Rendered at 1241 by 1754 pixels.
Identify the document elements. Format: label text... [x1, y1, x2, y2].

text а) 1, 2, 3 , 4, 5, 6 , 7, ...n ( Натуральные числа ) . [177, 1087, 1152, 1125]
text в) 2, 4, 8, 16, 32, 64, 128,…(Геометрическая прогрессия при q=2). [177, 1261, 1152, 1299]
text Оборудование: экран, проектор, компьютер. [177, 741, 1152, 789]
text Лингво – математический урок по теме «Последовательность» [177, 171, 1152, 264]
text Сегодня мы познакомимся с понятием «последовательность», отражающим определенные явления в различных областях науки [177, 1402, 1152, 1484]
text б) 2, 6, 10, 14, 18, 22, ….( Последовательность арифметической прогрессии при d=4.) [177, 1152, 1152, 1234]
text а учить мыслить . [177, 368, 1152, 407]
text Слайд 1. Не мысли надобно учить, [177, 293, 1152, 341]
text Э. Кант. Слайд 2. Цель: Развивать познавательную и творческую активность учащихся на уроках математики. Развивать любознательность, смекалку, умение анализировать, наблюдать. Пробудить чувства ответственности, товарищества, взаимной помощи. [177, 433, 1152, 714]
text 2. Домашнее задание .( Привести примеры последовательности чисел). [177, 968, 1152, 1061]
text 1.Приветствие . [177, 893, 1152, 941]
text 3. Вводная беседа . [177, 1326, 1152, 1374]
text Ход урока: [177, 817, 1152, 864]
****************************************
With nothing left out, copy every record exactly.

__Solution__:
Rendered at 1241 by 1754 pixels.
Identify the document elements. Format: label text... [x1, y1, x2, y2].

text а) 1, 2, 3 , 4, 5, 6 , 7, ...n ( Натуральные числа ) . [177, 1087, 1152, 1125]
text в) 2, 4, 8, 16, 32, 64, 128,…(Геометрическая прогрессия при q=2). [177, 1261, 1152, 1299]
text Оборудование: экран, проектор, компьютер. [177, 741, 1152, 789]
text Лингво – математический урок по теме «Последовательность» [177, 171, 1152, 264]
text Сегодня мы познакомимся с понятием «последовательность», отражающим определенные явления в различных областях науки [177, 1402, 1152, 1484]
text б) 2, 6, 10, 14, 18, 22, ….( Последовательность арифметической прогрессии при d=4.) [177, 1152, 1152, 1234]
text а учить мыслить . [177, 368, 1152, 407]
text Слайд 1. Не мысли надобно учить, [177, 293, 1152, 341]
text Э. Кант. Слайд 2. Цель: Развивать познавательную и творческую активность учащихся на уроках математики. Развивать любознательность, смекалку, умение анализировать, наблюдать. Пробудить чувства ответственности, товарищества, взаимной помощи. [177, 433, 1152, 714]
text 2. Домашнее задание .( Привести примеры последовательности чисел). [177, 968, 1152, 1061]
text 1.Приветствие . [177, 893, 1152, 941]
text 3. Вводная беседа . [177, 1326, 1152, 1374]
text Ход урока: [177, 817, 1152, 864]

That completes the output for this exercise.